There’s a growing move now away from highly-customised, expensive and lengthy CRM implementations back to ‘vanilla’ CRM systems that deliver standard out-of-the-box functionality. Organisations opting for this kind of approach are trying to keep it simple and aiming instead for a system that does the job rather than spending potentially years building a solution that exactly maps their own business processes, gives them precisely the level of customer/sales information they require, and all the right reports for their corporate back-office systems. Experience suggests that these bespoke CRM projects can grow and grow, and rarely deliver the desired value and flexibility originally hoped for.
When choosing a CRM approach, organisations need to understand which type of CRM implementation best matches their current and future business needs. For businesses happy with out-of-the-box functionality, then a hosted CRM solution might be the right approach if they’re happy with the rather inflexible business processes these solutions support.

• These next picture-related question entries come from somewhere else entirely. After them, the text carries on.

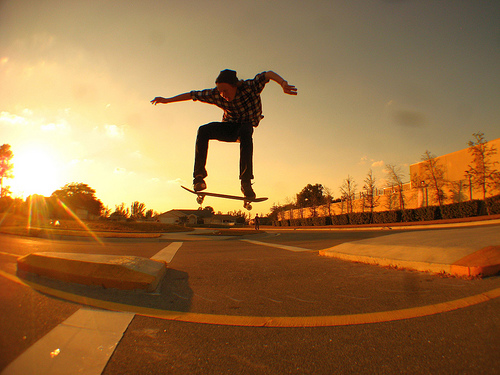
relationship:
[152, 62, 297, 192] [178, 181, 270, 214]
boy on skateboard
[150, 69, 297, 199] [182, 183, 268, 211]
boy riding on skateboard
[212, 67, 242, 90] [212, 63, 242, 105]
hat on head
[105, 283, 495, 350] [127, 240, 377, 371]
stripe running down road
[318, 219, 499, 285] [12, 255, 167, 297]
panel with horizontal angles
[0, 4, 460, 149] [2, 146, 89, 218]
sky with light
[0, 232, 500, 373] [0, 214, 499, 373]
pavement in skate park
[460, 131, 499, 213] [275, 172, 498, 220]
shrub along wall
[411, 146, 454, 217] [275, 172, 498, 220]
shrub along wall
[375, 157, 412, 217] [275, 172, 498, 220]
shrub along wall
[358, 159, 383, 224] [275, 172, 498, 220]
shrub along wall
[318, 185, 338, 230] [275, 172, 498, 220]
shrub along wall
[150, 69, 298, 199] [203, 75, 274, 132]
teenager wearing plaid shirt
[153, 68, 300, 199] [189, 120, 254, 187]
teenager wearing blue jeans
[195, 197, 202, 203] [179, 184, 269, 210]
wheel underneath skateboard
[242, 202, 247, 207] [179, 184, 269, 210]
wheel underneath skateboard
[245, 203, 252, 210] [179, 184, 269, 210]
wheel underneath skateboard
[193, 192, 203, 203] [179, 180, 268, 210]
wheels on skateboard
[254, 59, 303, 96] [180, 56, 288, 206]
arm on skateboarder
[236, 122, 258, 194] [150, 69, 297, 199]
left leg of boy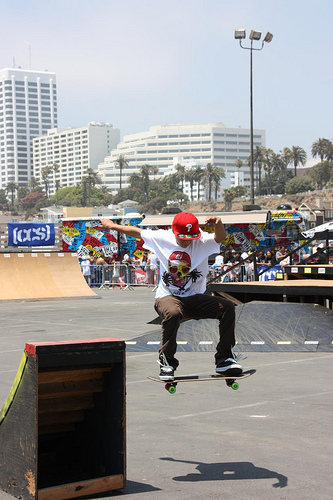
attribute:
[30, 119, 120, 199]
building — white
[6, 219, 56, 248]
sign — blue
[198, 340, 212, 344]
dash — white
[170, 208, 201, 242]
cap — baseball, red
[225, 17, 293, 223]
light pole — tall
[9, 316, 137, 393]
ramp — skateboard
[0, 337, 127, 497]
ramp — skateboard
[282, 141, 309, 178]
tree — tall, green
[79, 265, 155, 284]
fence — gray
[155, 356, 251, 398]
skateboard — long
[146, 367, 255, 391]
skateboard — white and black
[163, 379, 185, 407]
wheel — green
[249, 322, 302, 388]
dash — white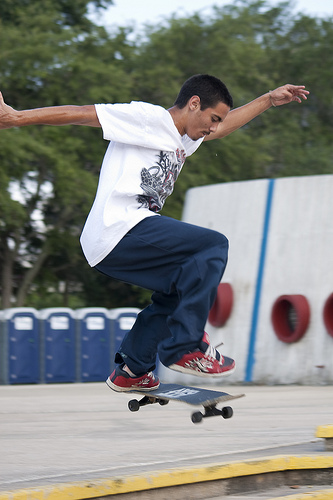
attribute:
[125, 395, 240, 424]
wheels — some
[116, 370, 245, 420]
skateboard — one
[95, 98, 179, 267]
shirt — white, beautiful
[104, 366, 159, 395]
shoe — man's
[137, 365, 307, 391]
shoe — red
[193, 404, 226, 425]
wheel — grey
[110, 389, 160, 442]
wheel — grey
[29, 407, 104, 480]
ground — grey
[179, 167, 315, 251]
pole — blue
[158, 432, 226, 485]
line — yellow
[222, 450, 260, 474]
line — yellow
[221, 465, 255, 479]
line — yellow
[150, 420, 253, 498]
line — yellow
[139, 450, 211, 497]
line — yellow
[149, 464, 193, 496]
line — yellow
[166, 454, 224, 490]
line — yellow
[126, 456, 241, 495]
line — yellow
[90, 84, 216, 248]
man — skating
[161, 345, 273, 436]
shoes — red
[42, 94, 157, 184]
shirt — white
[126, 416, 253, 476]
line — yellow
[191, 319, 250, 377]
laces — white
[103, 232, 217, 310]
pants — blue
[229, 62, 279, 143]
arm — extended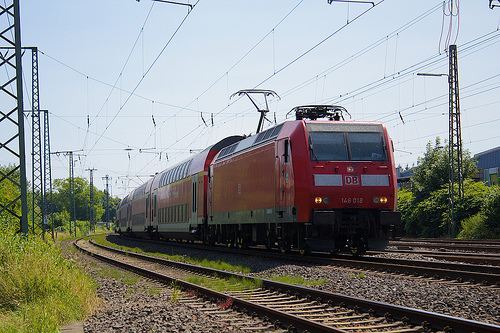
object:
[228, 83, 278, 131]
device/train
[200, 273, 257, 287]
grass patches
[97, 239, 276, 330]
rails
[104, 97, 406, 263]
train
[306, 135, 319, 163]
wipers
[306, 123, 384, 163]
windshield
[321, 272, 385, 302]
gravel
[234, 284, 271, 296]
planks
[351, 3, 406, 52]
wires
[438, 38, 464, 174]
pole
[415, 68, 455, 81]
light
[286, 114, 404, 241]
front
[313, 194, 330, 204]
headlight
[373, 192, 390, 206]
headlight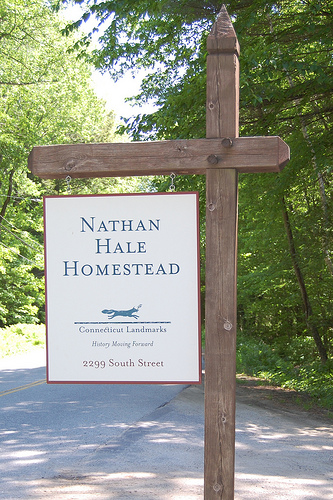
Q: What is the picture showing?
A: It is showing a road.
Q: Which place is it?
A: It is a road.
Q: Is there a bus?
A: No, there are no buses.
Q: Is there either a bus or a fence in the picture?
A: No, there are no buses or fences.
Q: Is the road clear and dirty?
A: Yes, the road is clear and dirty.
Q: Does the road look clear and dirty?
A: Yes, the road is clear and dirty.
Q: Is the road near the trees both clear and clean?
A: No, the road is clear but dirty.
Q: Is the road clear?
A: Yes, the road is clear.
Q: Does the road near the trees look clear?
A: Yes, the road is clear.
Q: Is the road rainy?
A: No, the road is clear.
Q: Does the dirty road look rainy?
A: No, the road is clear.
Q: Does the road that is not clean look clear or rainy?
A: The road is clear.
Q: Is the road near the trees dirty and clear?
A: Yes, the road is dirty and clear.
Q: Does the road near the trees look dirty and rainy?
A: No, the road is dirty but clear.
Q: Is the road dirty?
A: Yes, the road is dirty.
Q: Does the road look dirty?
A: Yes, the road is dirty.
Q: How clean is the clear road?
A: The road is dirty.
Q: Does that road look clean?
A: No, the road is dirty.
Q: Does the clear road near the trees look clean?
A: No, the road is dirty.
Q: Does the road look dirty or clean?
A: The road is dirty.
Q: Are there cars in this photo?
A: No, there are no cars.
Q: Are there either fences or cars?
A: No, there are no cars or fences.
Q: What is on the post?
A: The sign is on the post.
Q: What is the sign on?
A: The sign is on the post.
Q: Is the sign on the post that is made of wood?
A: Yes, the sign is on the post.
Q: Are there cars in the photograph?
A: No, there are no cars.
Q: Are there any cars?
A: No, there are no cars.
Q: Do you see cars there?
A: No, there are no cars.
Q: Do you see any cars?
A: No, there are no cars.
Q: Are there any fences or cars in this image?
A: No, there are no cars or fences.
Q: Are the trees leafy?
A: Yes, the trees are leafy.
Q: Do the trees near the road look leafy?
A: Yes, the trees are leafy.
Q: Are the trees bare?
A: No, the trees are leafy.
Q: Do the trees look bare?
A: No, the trees are leafy.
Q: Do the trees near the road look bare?
A: No, the trees are leafy.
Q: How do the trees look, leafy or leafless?
A: The trees are leafy.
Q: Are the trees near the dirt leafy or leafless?
A: The trees are leafy.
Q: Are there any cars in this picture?
A: No, there are no cars.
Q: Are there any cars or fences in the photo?
A: No, there are no cars or fences.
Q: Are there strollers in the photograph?
A: No, there are no strollers.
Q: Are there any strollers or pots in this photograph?
A: No, there are no strollers or pots.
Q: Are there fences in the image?
A: No, there are no fences.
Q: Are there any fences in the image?
A: No, there are no fences.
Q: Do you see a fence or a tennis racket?
A: No, there are no fences or rackets.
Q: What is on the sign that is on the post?
A: The logo is on the sign.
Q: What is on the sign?
A: The logo is on the sign.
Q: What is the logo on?
A: The logo is on the sign.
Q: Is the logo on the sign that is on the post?
A: Yes, the logo is on the sign.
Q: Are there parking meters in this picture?
A: No, there are no parking meters.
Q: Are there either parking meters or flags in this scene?
A: No, there are no parking meters or flags.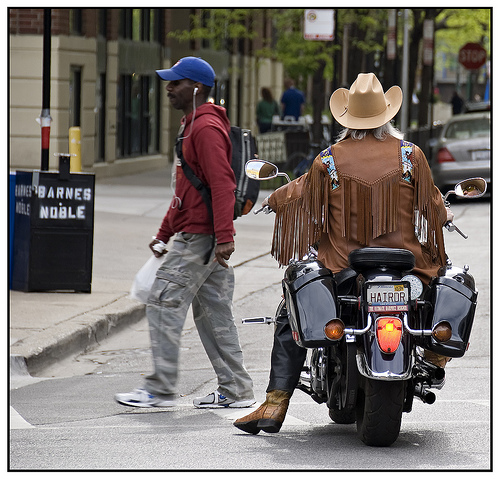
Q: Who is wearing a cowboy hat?
A: Man on motorbike.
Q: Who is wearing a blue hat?
A: Man walking.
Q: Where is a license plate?
A: On back of motorbike.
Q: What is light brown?
A: Cowboy hat.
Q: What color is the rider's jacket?
A: Brown.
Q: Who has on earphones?
A: Man with blue hat.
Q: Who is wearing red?
A: Man walking.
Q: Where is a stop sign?
A: In the distance.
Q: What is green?
A: Trees.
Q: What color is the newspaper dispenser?
A: Black.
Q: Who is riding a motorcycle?
A: A man.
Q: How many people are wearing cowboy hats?
A: One.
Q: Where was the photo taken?
A: Downtown.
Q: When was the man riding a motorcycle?
A: Sometime throughout the day.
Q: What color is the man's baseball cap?
A: Blue.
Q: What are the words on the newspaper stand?
A: BARNES NOBLE.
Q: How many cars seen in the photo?
A: One.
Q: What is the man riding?
A: A motorcycle.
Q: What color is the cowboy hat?
A: Tan.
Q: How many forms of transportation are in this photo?
A: 2.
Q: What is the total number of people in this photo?
A: 4.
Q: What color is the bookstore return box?
A: It is black.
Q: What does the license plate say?
A: HAIRDR.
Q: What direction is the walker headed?
A: Left.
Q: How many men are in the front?
A: 2.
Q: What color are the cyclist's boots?
A: Brown.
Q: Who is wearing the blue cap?
A: The walker.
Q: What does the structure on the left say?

How to use it effectively?
We believe that for CRM to be truly effective in the contact centre it has to be made more accessible – both for the agents that need to use the systems every day, and for the management who need to integrate their contact centre operations with their enterprise CRM programme.
How will CRM and contact centres develop in the foreseeable future?
Typical UK contact centres can require their agents to use anything up to ten different IT applications – either during or after a customer call – ranging from customer management systems, credit card payment and CRM applications to accounts, CTI, incident ticketing and complaints handling. This is in addition to standard desktop applications such as e-mail, word processing, spreadsheets and web browsers.
That’s why at Sabio we’ve developed the Sabio Intelligent Desktop to help organisations streamline the number of different IT applications that their contact centre agents actually have to work with. This approach allows organisations to create composite, role-specific agent desktops that can easily be tuned to current contact centre requirements. Organisations can easily leverage their existing CRM applications – re-using their capabilities without invasive integration or complex development. We believe this kind of approach will enable the creation of agile contact centre applications without compromising a company’s existing business critical CRM applications investment.
According to Sabio’s Consultancy Director, Kenneth Hitchen: “it’s hardly surprising that so many organisations find it hard to get the customer experience right when they’re making it so difficult for their contact centre agents to do their job properly. By helping organisations to detox their desktops and then working with them to develop the processes and an intuitive user interface that will enable agents to be more effective, we can help deliver major productivity benefits for organisations. We’ve already seen how the optimisation of key contact centre systems and applications such as CTI and diallers have helped to provide incremental performance improvements. Now by optimising the desktop, we’re in a position to take contact centres to the next stage and deliver a step-change increase in contact centre and CRM productivity.”